[[ EXCERPTED DATA, beginning ]]

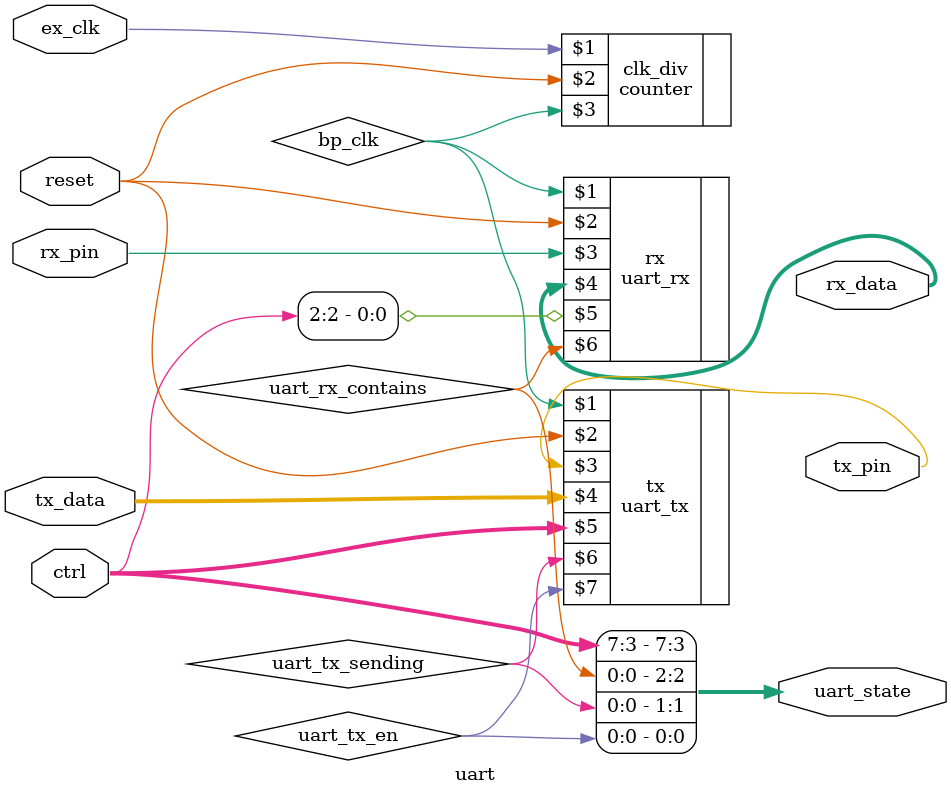
<source format=v>
/**
  * Assuming external clock at 6MHz
  *
  * UART Specs:
  *     Baudrate:   9600 bps
  *     Data bits:  8 bits
  *     Start bit:  1 bit
  *     Stop bit:   1 bit
  */
module uart (ex_clk, reset, tx_pin, rx_pin, tx_data, rx_data, ctrl, uart_state);
    input ex_clk, reset, rx_pin;
    input [7:0] tx_data, ctrl;
    output tx_pin;
    output [7:0] rx_data;
    output [7:0] uart_state;

    wire bp_clk, uart_tx_en, uart_tx_sending, uart_rx_contains;

    assign uart_state = {ctrl[7:3], uart_rx_contains, uart_tx_sending, uart_tx_en};

    // clock divider to sample at BAUDRATE
    counter #(10, 625) clk_div (ex_clk, reset, bp_clk);
    
    // transmitter
    uart_tx tx (bp_clk, reset, tx_pin, tx_data, ctrl, uart_tx_sending, uart_tx_en);

    // receiver
    uart_rx rx (bp_clk, reset, rx_pin, rx_data, ctrl[2], uart_rx_contains);

endmodule
</source>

[[ EXCERPTED DATA, end ]]

YOUR OBJECTIVE:
Some lines of the records above contain the word "reset". How many are there? Reply with the number alone.

ANSWER TO THE EXERCISE:
5